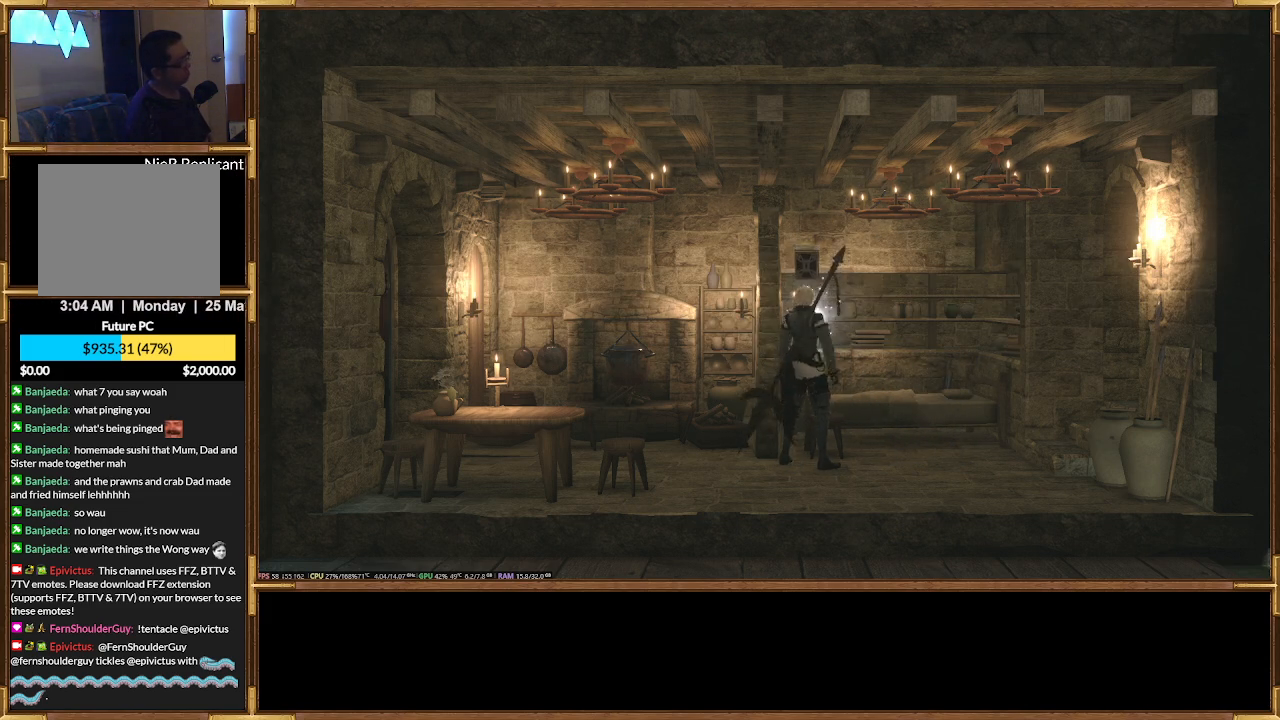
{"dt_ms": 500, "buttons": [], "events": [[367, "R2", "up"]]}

* * *

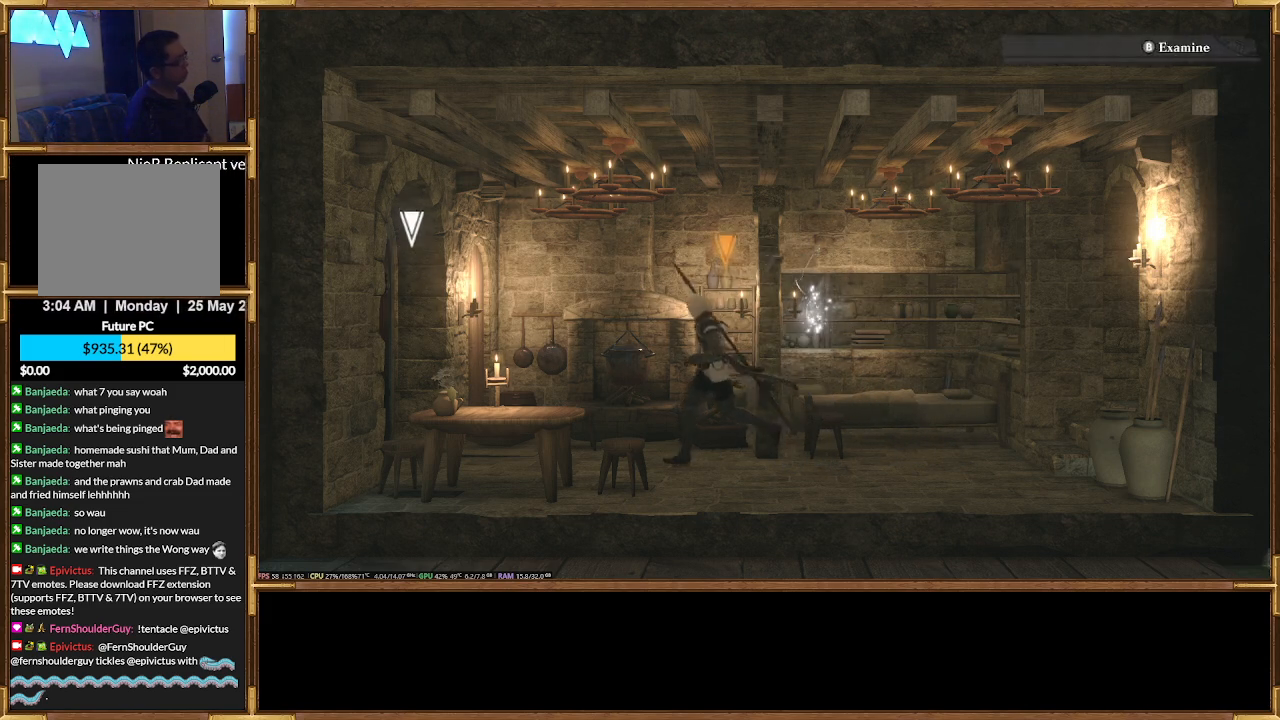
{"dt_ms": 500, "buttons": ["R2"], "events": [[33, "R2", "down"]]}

...

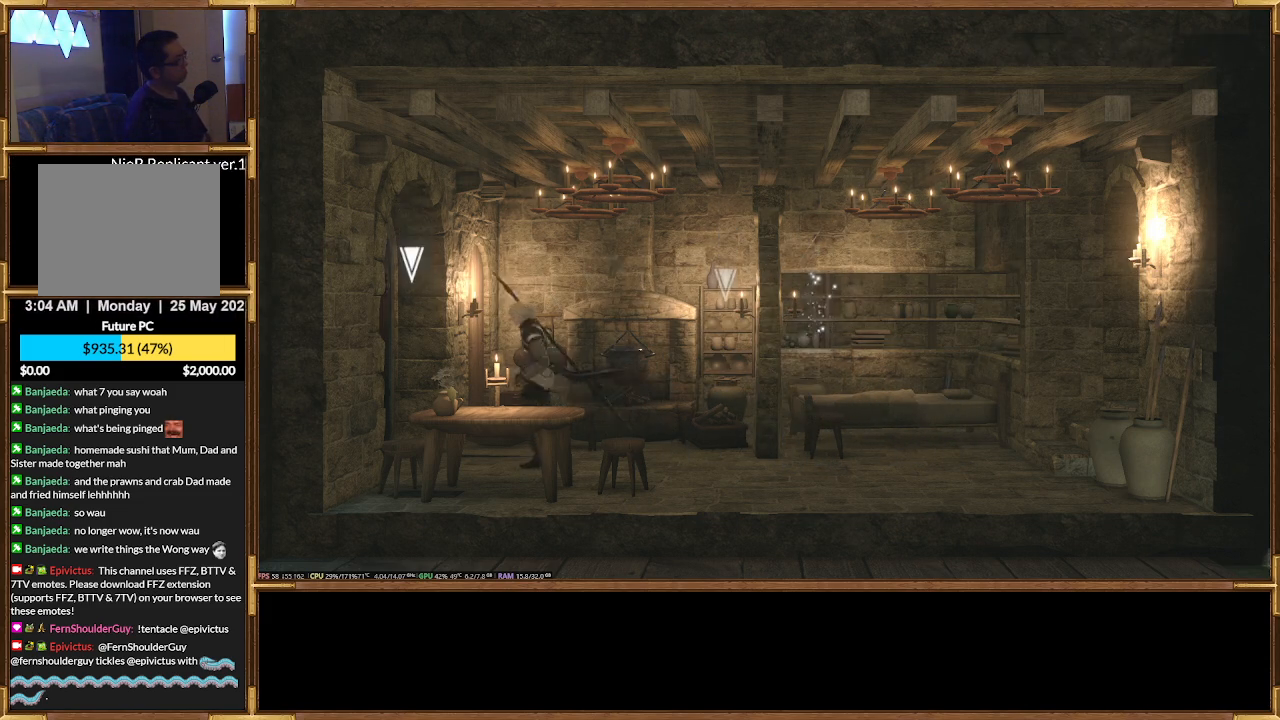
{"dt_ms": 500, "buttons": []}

■ **WHAT THE TASK ASKS**
Pick out, from the lines above, every one that contains the string "events".

■ **OUTPUT FOR THIS TASK**
{"dt_ms": 500, "buttons": [], "events": [[367, "R2", "up"]]}
{"dt_ms": 500, "buttons": ["R2"], "events": [[33, "R2", "down"]]}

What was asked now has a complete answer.